Document passage
********

Song by Lauryn Hill

from the album MTV Unplugged No. 2.0
- Released: May 7, 2002
- Recorded: July 21, 2001
- Venue: MTV Studios, Times Square, New York City
- Genre: Folk
- Length: 9:21
- Label: Columbia
- Songwriter(s): Lauryn Hill
- Producer(s): Alex Coletti

= I Gotta Find Peace of Mind =

"I Gotta Find Peace of Mind" is a song performed live by American singer and rapper Lauryn Hill, released in 2002 as part of her live album MTV Unplugged No. 2.0. Delivered solo with an acoustic guitar as part of her MTV Unplugged set, the nine-minute track incorporates elements of folk and soul and explores themes of spiritual reflection, emotional fatigue, and the pursuit of clarity. The performance gradually escalates in intensity, culminating in an emotional moment during which Hill cries on stage.

Critics described "I Gotta Find Peace of Mind" as introspective, noting its emotional delivery. The track has appeared in curated playlists related to mental health and personal healing, and has been referenced by artists and scholars for its approach to vulnerability and its deviation from conventional performance norms. In 2018, elements of the song were sampled in A$AP Rocky's "Purity", featuring Frank Ocean.

== Background and composition ==
"I Gotta Find Peace of Mind" appears as track 13 on the live album MTV Unplugged No. 2.0, Hill's first major musical release following her debut The Miseducation of Lauryn Hill. The performance was recorded live on July 21, 2001, as part of the television series MTV Unplugged, which featured artists performing stripped-down acoustic sets. Unlike most previous Unplugged performers, Hill appeared alone on stage, accompanying herself with only an acoustic guitar and foregoing her earlier material entirely.

Lyrically, the song explores themes of spiritual surrender and emotional exhaustion. Hill moves from pain and vulnerability—expressing feelings of insecurity, loss of identity, and emotional entrapment—to a sense of liberation and inner peace. By the end of the track, she makes references to spiritual peace, declaring "He's my peace of mind" while praising God as she cries, a moment that has been cited in reviews and scholarly analysis for its vulnerability and resistance to industry norms. According to Newsweek, the performance conveyed such authenticity that it felt "as if Hill is writing it on the spot". The song closes with a plea to "free your mind".

********

Requests
1. Answer these questions from the song article, one line each:
(a) On what date was the performance recorded?
(b) Which 2018 track sampled elements of the song?
(c) What track number does the song hold on MTV Unplugged No. 2.0?
2. Please summarize the song article in two sentences.

********

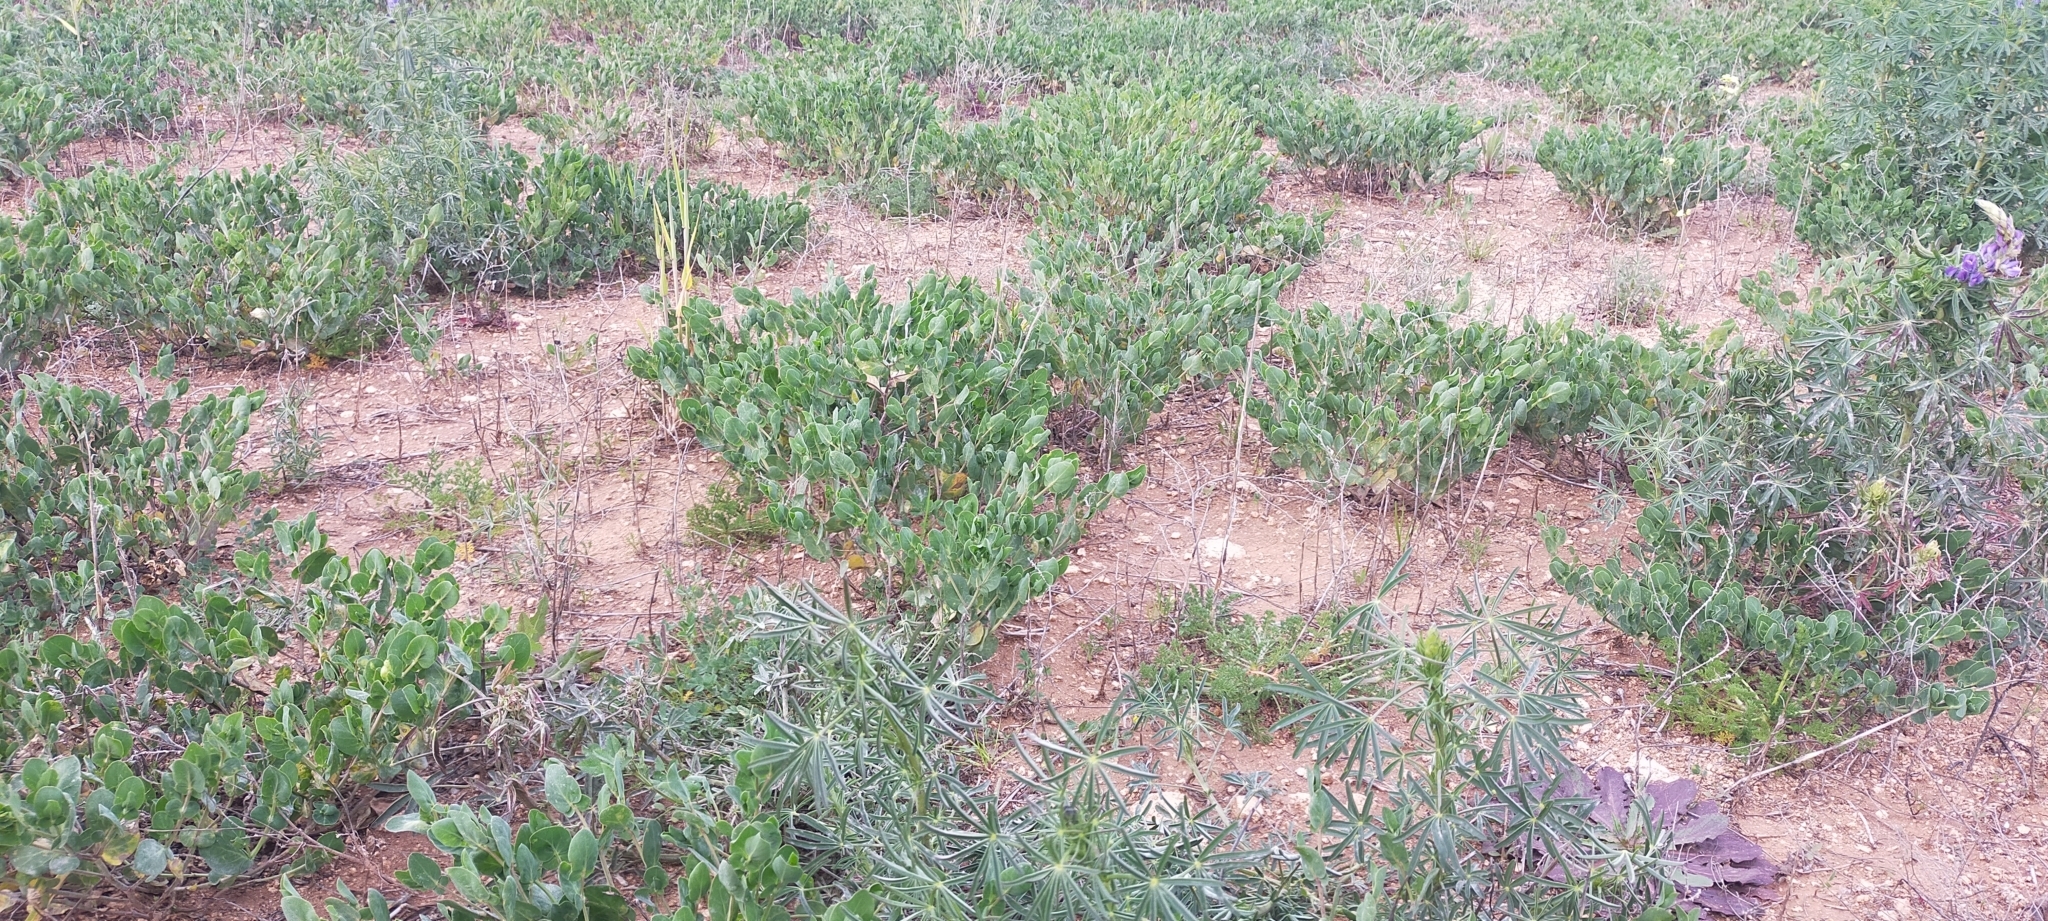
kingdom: Plantae
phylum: Tracheophyta
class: Magnoliopsida
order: Fabales
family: Fabaceae
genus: Coronilla
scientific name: Coronilla scorpioides
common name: Annual scorpion-vetch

********

Responses
1.
(a) July 21, 2001
(b) A$AP Rocky's "Purity", featuring Frank Ocean
(c) Track 13

2. "I Gotta Find Peace of Mind" is a nine-minute song that Lauryn Hill performed alone with an acoustic guitar, recorded live on July 21, 2001, for MTV Unplugged and released in 2002 on her live album MTV Unplugged No. 2.0. Its lyrics move from pain, insecurity and emotional exhaustion toward spiritual peace, and the performance builds to a moment in which Hill cries on stage.